Provided information ::
^^^^^^^^

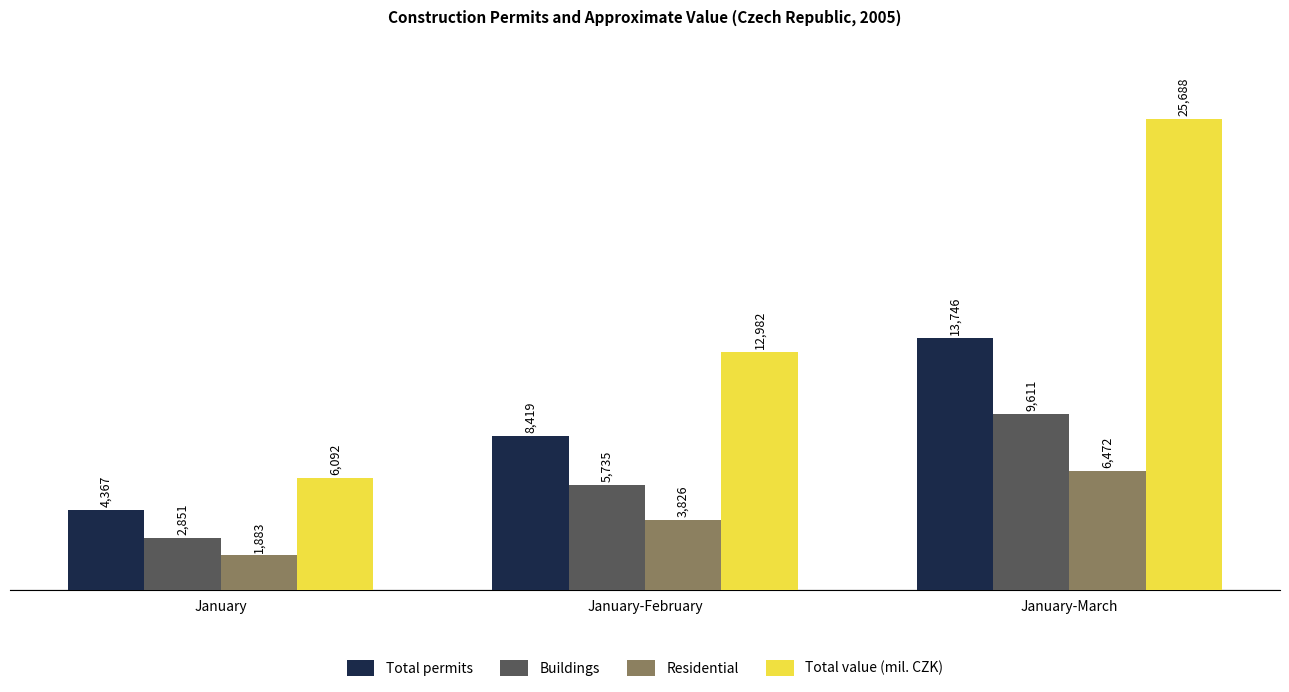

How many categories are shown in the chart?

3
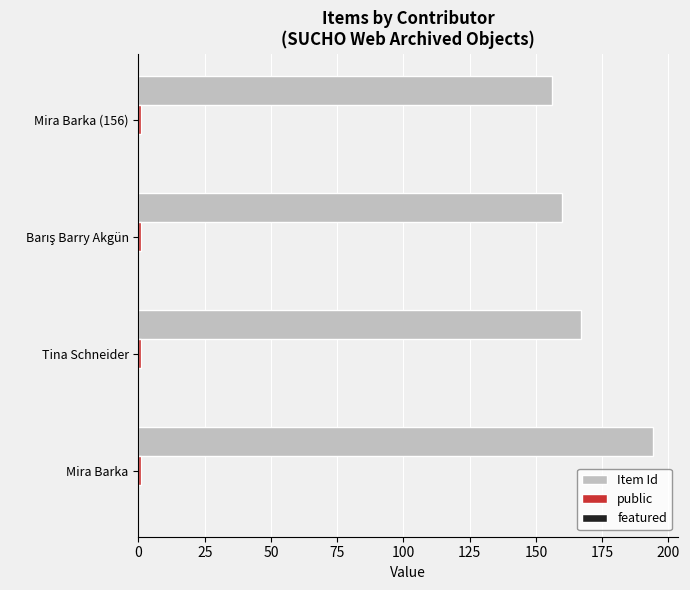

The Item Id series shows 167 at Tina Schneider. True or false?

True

^^^^^^^^

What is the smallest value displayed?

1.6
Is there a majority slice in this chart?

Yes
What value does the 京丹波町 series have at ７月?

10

^^^^^^^^

Exercise goal :: Locate each line above that contains the word "value", treating uppercase and lowercase as different, and copy those lines.

Task solution ::
What is the smallest value displayed?
What value does the 京丹波町 series have at ７月?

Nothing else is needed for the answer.